## EXTRACTED DATA
= Beginning of Section =

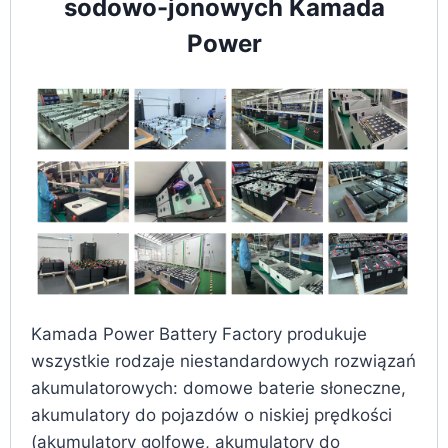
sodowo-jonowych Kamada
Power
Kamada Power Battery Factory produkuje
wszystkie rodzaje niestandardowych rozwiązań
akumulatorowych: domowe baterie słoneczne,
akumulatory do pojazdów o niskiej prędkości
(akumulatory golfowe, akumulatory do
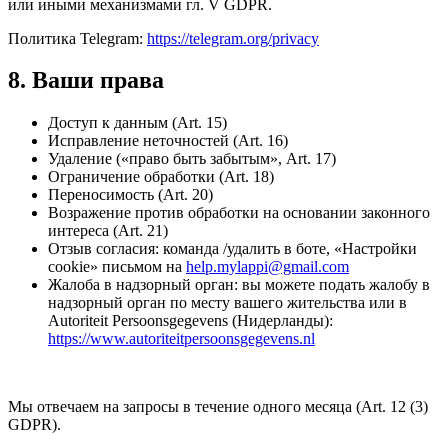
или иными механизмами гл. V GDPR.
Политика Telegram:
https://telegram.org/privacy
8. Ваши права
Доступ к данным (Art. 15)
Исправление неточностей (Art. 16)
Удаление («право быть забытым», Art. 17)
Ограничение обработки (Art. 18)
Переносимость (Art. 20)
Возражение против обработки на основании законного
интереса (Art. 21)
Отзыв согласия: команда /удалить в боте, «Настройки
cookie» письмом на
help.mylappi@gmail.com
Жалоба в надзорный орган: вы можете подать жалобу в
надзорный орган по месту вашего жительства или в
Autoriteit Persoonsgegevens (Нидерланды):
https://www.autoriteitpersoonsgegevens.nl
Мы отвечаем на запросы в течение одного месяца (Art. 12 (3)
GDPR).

= End of Section =

## TASK DESCRIPTION
Copy the records above exactly. Do not carry any picture into the copy.

## REPLY
sodowo-jonowych Kamada
Power
Kamada Power Battery Factory produkuje
wszystkie rodzaje niestandardowych rozwiązań
akumulatorowych: domowe baterie słoneczne,
akumulatory do pojazdów o niskiej prędkości
(akumulatory golfowe, akumulatory do
или иными механизмами гл. V GDPR.
Политика Telegram:
https://telegram.org/privacy
8. Ваши права
Доступ к данным (Art. 15)
Исправление неточностей (Art. 16)
Удаление («право быть забытым», Art. 17)
Ограничение обработки (Art. 18)
Переносимость (Art. 20)
Возражение против обработки на основании законного
интереса (Art. 21)
Отзыв согласия: команда /удалить в боте, «Настройки
cookie» письмом на
help.mylappi@gmail.com
Жалоба в надзорный орган: вы можете подать жалобу в
надзорный орган по месту вашего жительства или в
Autoriteit Persoonsgegevens (Нидерланды):
https://www.autoriteitpersoonsgegevens.nl
Мы отвечаем на запросы в течение одного месяца (Art. 12 (3)
GDPR).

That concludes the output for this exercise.